= TEXTO PARA REVISÃO =
• • •
A Secretaria de Estado de Justiça e Segurança Pública de Minas Gerais (Sejusp) negou as denúncias. Em nota, ela disse que “repudia maus tratos em unidades prisionais de Minas Gerais e investiga, por meio de sua Corregedoria, todas as denúncias devidamente formalizadas, guardando o direito da ampla defesa e contraditório, nos termos da lei”.


Até esta segunda-feira (20), 44 surtos de Covid-19 foram registrados em unidades prisionais e socioeducativas, segundo a Secretaria de Estado de Saúde de Minas Gerais. Formiga e Ribeirão das Neves estão entre as cidades que tiveram o problema.

De acordo com a Sejusp, até o dia 20 de julho, 219 detentos testaram positivo para a Covid-19. Destes, 218 cumprem quarentena dentro das unidades prisionais. Um está em prisão domiciliar, monitorado por tornozeleira. Cinco detentos morreram.


Ainda segundo a secretaria, não há casos confirmados no Presídio Antônio Dutra Ladeira. Já em Formiga, 38 testes deram positivo entre detentos e agentes prisionais, segundo balanço do governo do estado.

‘Me sinto impotente’



Visitas a presos foram suspensas no dia 19 de março em Minas Gerais — Foto: Reprodução/TV Globo

Visitas a presos foram suspensas no dia 19 de março em Minas Gerais — Foto: Reprodução/TV Globo



Desde março, quando as visitas foram suspensas, uma mulher de 61 anos gasta por mês metade dos R$400 que conseguiu catando latas para pagar por pasta de dente, shampoo, biscoito, sucos, cigarros e outros itens que fazem parte de um kit enviado pelos correios para o Presídio Antônio Dutra Ladeira, em Ribeirão das Neves, na Região Metropolitana de Belo Horizonte.


O filho dela cumpre pena de cinco anos de prisão por ter guardado maconha para um amigo. Um sobrinho também está no mesmo presídio há pouco mais de uma semana por ter furtado um pedaço de picanha de um supermercado.


“Não durmo direito, não como direito. E ainda tem esse coronavírus. A gente não pode fazer visita, mas a doença já chegou nos presídios. Eu me sinto impotente”, disse a mulher, que não quis se identificar.

Há um mês, uma outra mãe, que também preferiu não se identificar, conseguiu falar com o filho por dez minutos durante uma ligação, graças à intervenção da Pastoral Carcerária. Ele também cumpre pena no Presídio Antônio Dutra Ladeira.


“Meu filho vai fazer 19 anos neste sábado (25). Ele foi preso comigo em casa. Tráfico de drogas. Ele tem esquizofrenia. Está sem tratamento desde o início da pandemia. Eu não sei mais o que fazer”, contou.

A Sejusp disse que ‘dispõe de uma psicóloga que atende os detentos de segunda a sexta-feira. O atendimento psiquiátrico é feito a cada 15 dias, por um profissional cedido por outro presídio de Ribeirão das Neves ou em unidades especializadas de saúde da rede pública”.
• • •
= TAREFA ATRIBUÍDA A =
Responda, com base no texto, a cada pergunta:
(i) Quantos surtos de Covid-19 foram registrados em unidades prisionais e socioeducativas até a segunda-feira (20)?
(ii) Em que dia as visitas a presos foram suspensas em Minas Gerais?
(iii) Segundo a Sejusp, com que frequência é feito o atendimento psiquiátrico?
= TAREFA ATRIBUÍDA B =
Transcreva o trecho do texto que começa em "Ainda segundo a" e vai até "de Belo Horizonte.", incluindo essas palavras.
• • •
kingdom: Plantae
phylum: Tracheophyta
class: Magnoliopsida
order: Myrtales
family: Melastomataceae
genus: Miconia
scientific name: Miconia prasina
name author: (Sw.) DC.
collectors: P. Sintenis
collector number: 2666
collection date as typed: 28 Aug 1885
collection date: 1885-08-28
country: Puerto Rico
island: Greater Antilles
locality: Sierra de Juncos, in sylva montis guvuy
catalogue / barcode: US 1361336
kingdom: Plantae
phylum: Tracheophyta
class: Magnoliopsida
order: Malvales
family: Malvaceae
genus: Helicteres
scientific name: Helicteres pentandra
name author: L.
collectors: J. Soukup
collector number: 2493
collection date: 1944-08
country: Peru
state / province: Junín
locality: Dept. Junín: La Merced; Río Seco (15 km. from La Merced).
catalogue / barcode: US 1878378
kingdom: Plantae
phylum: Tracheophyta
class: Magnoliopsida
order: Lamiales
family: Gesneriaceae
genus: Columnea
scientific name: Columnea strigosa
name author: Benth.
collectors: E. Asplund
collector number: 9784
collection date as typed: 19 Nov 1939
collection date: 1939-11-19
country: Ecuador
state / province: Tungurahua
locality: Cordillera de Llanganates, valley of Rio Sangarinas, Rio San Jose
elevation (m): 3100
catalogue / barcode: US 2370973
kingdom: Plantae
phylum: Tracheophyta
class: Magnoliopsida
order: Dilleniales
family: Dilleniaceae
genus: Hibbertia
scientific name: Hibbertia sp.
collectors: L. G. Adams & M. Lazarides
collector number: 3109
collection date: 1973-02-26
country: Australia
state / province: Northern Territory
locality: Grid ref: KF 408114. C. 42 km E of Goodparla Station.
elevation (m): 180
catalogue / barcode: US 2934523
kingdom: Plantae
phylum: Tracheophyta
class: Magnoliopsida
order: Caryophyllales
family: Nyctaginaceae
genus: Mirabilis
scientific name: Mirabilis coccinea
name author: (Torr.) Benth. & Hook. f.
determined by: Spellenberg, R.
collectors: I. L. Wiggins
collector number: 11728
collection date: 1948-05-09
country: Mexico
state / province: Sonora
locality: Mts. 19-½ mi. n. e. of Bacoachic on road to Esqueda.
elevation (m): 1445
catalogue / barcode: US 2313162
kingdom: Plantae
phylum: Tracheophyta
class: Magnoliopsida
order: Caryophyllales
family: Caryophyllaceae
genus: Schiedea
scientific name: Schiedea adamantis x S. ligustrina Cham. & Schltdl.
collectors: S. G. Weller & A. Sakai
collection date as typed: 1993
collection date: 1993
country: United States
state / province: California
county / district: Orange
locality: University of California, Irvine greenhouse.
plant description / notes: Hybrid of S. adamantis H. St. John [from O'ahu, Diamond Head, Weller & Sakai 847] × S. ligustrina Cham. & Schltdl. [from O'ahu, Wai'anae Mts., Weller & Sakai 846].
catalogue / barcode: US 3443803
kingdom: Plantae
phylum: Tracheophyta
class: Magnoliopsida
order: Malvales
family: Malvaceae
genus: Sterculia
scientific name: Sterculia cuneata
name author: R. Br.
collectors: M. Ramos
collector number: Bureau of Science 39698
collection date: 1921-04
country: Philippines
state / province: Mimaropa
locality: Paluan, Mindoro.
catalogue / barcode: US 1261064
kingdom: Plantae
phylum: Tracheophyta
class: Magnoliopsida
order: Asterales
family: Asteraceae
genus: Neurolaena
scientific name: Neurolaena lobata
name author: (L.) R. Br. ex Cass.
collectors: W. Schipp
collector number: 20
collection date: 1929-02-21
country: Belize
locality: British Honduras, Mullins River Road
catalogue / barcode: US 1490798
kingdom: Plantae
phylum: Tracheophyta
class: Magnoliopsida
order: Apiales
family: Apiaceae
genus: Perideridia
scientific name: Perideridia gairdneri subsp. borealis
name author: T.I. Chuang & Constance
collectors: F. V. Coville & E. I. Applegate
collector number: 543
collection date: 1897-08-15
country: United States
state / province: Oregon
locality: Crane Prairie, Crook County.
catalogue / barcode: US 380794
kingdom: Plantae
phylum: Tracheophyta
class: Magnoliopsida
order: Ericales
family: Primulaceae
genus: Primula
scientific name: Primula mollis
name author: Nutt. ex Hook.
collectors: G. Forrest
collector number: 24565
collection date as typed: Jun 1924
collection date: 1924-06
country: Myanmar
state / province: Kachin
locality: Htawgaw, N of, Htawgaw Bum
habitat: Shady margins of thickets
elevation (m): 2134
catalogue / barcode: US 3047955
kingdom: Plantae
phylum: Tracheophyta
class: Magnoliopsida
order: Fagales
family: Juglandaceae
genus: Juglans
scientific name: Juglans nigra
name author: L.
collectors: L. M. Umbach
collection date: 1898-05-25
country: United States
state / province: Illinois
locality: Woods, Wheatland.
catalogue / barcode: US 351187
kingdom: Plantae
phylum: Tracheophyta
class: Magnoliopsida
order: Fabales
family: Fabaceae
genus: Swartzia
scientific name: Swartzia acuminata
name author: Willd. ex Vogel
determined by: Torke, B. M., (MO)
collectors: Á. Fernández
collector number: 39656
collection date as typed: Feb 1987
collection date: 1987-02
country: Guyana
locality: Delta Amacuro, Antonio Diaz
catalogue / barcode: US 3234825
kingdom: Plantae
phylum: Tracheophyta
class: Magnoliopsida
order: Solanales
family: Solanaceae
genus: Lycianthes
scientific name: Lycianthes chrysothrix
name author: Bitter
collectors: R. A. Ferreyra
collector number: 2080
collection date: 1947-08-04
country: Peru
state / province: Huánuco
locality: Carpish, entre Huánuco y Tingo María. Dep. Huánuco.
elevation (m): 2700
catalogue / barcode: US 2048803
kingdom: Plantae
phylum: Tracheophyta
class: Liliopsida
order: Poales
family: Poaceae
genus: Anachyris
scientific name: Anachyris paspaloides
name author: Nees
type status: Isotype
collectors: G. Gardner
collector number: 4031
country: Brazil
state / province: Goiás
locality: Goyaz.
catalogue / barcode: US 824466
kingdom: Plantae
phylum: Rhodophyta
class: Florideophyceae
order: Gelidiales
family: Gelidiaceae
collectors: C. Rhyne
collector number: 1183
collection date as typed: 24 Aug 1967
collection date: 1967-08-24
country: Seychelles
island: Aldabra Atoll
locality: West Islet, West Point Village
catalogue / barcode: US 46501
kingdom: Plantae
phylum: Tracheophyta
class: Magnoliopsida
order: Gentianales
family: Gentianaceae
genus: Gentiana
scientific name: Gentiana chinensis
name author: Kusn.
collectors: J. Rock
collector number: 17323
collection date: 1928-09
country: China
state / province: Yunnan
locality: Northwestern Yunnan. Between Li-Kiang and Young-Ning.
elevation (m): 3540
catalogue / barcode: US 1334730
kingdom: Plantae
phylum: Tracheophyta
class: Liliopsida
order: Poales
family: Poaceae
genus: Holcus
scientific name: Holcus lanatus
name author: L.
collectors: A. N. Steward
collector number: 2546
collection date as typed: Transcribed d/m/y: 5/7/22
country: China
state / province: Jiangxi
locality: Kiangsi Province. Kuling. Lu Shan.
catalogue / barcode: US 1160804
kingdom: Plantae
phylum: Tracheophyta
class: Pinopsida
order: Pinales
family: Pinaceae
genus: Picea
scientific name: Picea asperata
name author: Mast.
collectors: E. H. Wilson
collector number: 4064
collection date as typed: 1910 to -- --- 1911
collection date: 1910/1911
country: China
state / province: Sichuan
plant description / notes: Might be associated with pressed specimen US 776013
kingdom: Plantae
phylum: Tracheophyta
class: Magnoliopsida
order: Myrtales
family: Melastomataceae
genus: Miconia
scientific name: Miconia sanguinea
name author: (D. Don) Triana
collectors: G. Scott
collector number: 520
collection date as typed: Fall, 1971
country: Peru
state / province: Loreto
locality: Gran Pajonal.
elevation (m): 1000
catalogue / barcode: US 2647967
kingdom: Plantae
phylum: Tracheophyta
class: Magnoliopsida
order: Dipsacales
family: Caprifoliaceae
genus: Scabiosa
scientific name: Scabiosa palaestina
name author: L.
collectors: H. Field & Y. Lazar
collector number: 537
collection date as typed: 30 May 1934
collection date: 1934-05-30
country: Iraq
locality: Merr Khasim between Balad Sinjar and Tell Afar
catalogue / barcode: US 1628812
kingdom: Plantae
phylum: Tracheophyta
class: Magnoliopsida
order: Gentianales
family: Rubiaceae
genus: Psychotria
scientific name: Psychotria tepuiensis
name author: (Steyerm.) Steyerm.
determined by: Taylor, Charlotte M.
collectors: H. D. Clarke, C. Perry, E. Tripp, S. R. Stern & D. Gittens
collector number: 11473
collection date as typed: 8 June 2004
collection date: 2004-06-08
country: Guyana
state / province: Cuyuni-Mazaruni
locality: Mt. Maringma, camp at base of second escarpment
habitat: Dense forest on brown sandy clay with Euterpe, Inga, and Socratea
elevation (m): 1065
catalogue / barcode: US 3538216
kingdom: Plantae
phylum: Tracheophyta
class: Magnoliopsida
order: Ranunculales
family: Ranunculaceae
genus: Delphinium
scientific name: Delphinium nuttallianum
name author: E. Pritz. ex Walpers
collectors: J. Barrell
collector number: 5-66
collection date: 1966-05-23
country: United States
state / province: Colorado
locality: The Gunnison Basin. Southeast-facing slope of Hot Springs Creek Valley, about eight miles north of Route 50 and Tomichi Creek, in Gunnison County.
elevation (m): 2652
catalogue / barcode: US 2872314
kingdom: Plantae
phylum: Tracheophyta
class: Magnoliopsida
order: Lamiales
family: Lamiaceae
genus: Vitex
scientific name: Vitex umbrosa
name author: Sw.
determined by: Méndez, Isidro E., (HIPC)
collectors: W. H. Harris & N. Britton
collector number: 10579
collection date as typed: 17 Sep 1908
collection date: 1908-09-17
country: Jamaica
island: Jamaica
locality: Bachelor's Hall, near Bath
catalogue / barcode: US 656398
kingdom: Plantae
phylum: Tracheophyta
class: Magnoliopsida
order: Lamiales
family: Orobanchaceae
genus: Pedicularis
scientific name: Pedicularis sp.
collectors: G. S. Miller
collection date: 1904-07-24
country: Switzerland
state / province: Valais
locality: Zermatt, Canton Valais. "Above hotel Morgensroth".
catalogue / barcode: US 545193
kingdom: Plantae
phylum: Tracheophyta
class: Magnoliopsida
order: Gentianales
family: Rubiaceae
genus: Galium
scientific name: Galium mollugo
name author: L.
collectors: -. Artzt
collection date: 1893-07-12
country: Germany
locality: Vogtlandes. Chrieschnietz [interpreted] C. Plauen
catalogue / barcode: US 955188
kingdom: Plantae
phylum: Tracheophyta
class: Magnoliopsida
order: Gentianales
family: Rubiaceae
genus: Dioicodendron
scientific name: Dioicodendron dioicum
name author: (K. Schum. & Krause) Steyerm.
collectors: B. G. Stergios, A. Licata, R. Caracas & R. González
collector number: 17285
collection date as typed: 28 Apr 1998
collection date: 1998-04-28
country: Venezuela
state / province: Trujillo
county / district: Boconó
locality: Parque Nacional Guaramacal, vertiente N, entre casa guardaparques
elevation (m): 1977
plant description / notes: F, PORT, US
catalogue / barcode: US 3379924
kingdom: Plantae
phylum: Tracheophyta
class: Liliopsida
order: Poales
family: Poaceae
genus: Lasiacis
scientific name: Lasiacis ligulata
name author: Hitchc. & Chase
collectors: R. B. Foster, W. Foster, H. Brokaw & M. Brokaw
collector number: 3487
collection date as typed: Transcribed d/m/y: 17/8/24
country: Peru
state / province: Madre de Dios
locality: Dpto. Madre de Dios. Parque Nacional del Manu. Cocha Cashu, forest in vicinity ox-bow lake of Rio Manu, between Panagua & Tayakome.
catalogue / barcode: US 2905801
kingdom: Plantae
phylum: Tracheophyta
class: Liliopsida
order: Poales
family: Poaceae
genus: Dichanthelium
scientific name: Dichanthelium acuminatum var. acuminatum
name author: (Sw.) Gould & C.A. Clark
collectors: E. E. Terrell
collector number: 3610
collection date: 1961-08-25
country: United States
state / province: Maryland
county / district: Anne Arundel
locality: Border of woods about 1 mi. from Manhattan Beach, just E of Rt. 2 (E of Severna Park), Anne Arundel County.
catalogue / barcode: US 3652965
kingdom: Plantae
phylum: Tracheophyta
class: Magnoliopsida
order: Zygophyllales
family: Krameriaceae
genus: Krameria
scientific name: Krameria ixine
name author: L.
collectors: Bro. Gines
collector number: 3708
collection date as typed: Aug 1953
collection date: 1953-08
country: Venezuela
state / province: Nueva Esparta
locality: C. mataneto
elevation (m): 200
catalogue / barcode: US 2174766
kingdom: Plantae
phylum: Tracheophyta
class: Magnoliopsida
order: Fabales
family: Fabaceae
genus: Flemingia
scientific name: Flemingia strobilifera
• • •
= RESPOSTA ESCRITA A =
(i) 44 surtos.
(ii) No dia 19 de março.
(iii) A cada 15 dias.

= RESPOSTA ESCRITA B =
Ainda segundo a secretaria, não há casos confirmados no Presídio Antônio Dutra Ladeira. Já em Formiga, 38 testes deram positivo entre detentos e agentes prisionais, segundo balanço do governo do estado.

‘Me sinto impotente’



Visitas a presos foram suspensas no dia 19 de março em Minas Gerais — Foto: Reprodução/TV Globo

Visitas a presos foram suspensas no dia 19 de março em Minas Gerais — Foto: Reprodução/TV Globo



Desde março, quando as visitas foram suspensas, uma mulher de 61 anos gasta por mês metade dos R$400 que conseguiu catando latas para pagar por pasta de dente, shampoo, biscoito, sucos, cigarros e outros itens que fazem parte de um kit enviado pelos correios para o Presídio Antônio Dutra Ladeira, em Ribeirão das Neves, na Região Metropolitana de Belo Horizonte.